For each of the build args types, the generator makes a code file that adds an implementation of Serialize
and the deserializing constructor. The implementation body is just a list of calls to the appropriate methods on BuildArgsWriter
(or BuildArgsReader
, when deserializing).
Certain things like Nullable
, nullable reference types, and arrays (which must be immutable) are handled by generating code which just unwraps that layer of the type before writing (or reading) the inner value. There's special handling as well for enums.

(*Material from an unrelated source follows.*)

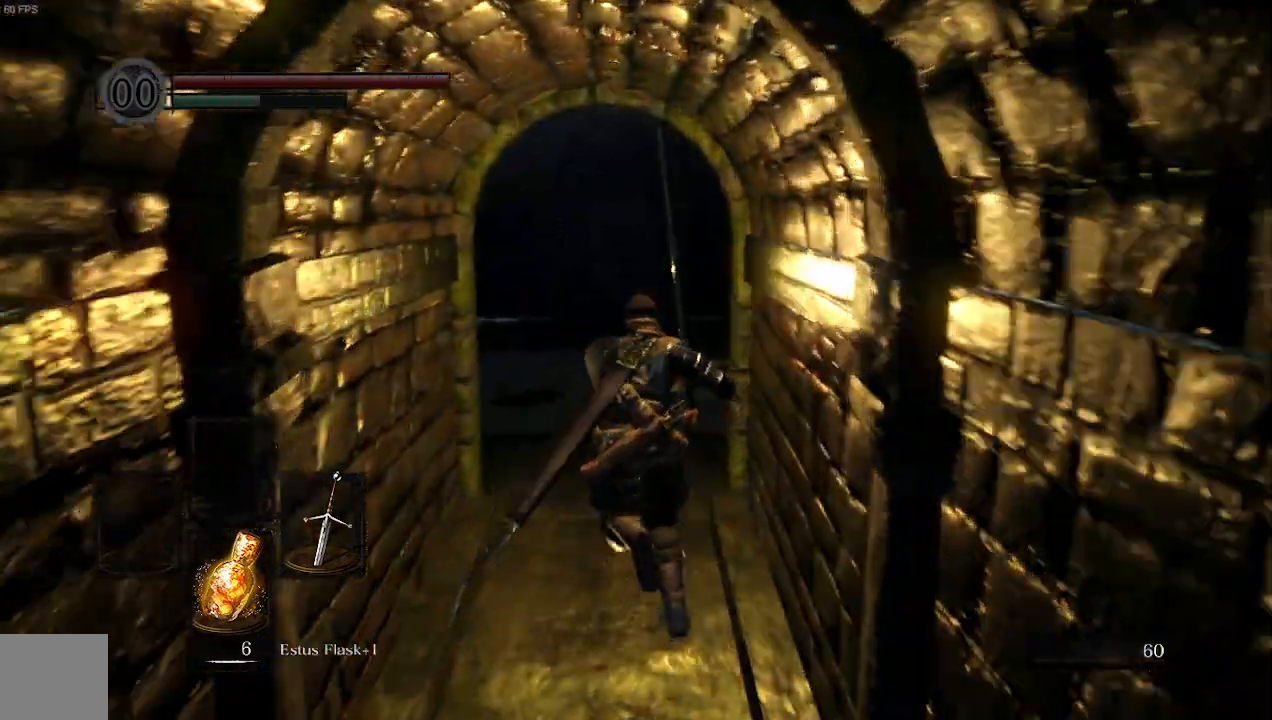
{"dt_ms": 500, "buttons": [], "left_stick": "up", "right_stick": "left", "events": [[133, "B", "up"], [133, "right_stick", "left"]]}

The final most-unwrapped value is then written by calling the BuildArgsWriter.WriteValue
method, which is overloaded only for the root set of allowable types. That includes anoverload for types derived from SerializableArgsRecord
, which allows for recursive nesting of these types.
And care has to be taken to avoid collisions among the names of temporary variables.
But ultimatey, whatever code is generated and however it is structured, it's injected into the compilation with context.AddSource
, and then the compiler does its magic after that.
Using the plugin
Two things are required to use the plugin.
The first is a reference in the project file for whatever's going to be using it. This could be a PackageReference
to a NuGet package that contains the plugin. Or, it can just be a ProjectReference
if they're both in the same solution:
<ProjectReference Include="..\BuildContent.CSharpCompilerPlugin\BuildContent.CSharpCompilerPlugin.csproj" PrivateAssets="all" ReferenceOutputAssembly="false" OutputItemType="Analyzer" />
The second is some code that matches the criteria which triggers the code generator's logic:
public partial record PackFile : BuildArgs
{
public string Prefix { get; init; } = "";
public ImmutableValueList<PackFileExport> Exports { get; init; }
public Compression.Codec? CompressionCodec { get; init; } = Compression.Codec.Lz4;
//snip
}
And that's all it takes to get automagic rule enforcement and generated code to handle serialization, deserialization, etc.